Design Of lib/System
====================

The software in this directory is designed to completely shield LLVM from any
and all operating system specific functionality. It is not intended to be a
complete operating system wrapper (such as ACE), but only to provide the
functionality necessary to support LLVM.

The software located here, of necessity, has very specific and stringent design
rules. Violation of these rules means that cracks in the shield could form and
the primary goal of the library is defeated. By consistently using this library,
LLVM becomes more easily ported to new platforms since the only thing requiring
porting is this library.

Complete documentation for the library can be found in the file:
  llvm/docs/SystemLibrary.html
or at this URL:
  http://llvm.org/docs/SystemLibrary.html

While we recommend that you read the more detailed documentation, for the
impatient, here's a high level summary of the library's requirements.
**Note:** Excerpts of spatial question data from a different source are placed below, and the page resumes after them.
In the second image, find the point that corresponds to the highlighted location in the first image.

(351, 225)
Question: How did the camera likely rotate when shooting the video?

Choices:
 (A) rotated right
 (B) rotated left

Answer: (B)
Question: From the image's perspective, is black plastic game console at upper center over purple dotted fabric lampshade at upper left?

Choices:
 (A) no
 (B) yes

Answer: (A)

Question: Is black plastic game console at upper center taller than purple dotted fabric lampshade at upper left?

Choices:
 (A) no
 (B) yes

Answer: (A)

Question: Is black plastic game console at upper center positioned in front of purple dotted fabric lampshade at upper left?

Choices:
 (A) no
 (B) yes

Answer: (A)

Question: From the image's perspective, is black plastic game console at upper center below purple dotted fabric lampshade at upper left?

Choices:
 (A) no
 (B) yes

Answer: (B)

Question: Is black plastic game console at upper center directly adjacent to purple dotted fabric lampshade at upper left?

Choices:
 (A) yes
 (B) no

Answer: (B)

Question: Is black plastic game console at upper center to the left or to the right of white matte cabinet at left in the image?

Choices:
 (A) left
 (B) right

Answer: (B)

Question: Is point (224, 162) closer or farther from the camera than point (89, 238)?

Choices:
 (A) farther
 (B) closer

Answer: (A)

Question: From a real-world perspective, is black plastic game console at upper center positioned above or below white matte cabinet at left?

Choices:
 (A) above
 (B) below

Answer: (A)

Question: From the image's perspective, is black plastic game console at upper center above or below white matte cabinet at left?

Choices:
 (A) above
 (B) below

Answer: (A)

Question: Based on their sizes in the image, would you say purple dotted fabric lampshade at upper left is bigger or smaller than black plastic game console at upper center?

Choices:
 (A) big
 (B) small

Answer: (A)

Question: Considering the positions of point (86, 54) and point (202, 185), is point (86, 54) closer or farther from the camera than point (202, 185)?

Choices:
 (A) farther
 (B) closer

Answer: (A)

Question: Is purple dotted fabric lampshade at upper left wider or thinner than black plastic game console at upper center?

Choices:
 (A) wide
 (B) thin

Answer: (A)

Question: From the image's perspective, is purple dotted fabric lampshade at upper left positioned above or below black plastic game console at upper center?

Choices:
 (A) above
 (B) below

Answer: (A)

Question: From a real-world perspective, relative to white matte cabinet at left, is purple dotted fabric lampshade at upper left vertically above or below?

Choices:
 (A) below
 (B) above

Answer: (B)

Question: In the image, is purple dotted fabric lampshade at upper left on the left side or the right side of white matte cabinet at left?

 1. No system header files are to be exposed through the interface.
 2. Std C++ and Std C header files are okay to be exposed through the interface.
 3. No exposed system-specific functions.
 4. No exposed system-specific data.
 5. Data in lib/System classes must use only simple C++ intrinsic types.
 6. Errors are handled by returning "true" and setting an optional std::string
 7. Library must not throw any exceptions, period.
 8. Interface functions must not have throw() specifications.
 9. No duplicate function impementations are permitted within an operating
    system class.

To accomplish these requirements, the library has numerous design criteria that
must be satisfied. Here's a high level summary of the library's design criteria:

 1. No unused functionality (only what LLVM needs)
 2. High-Level Interfaces
 3. Use Opaque Classes
 4. Common Implementations
 5. Multiple Implementations
 6. Minimize Memory Allocation
 7. No Virtual Methods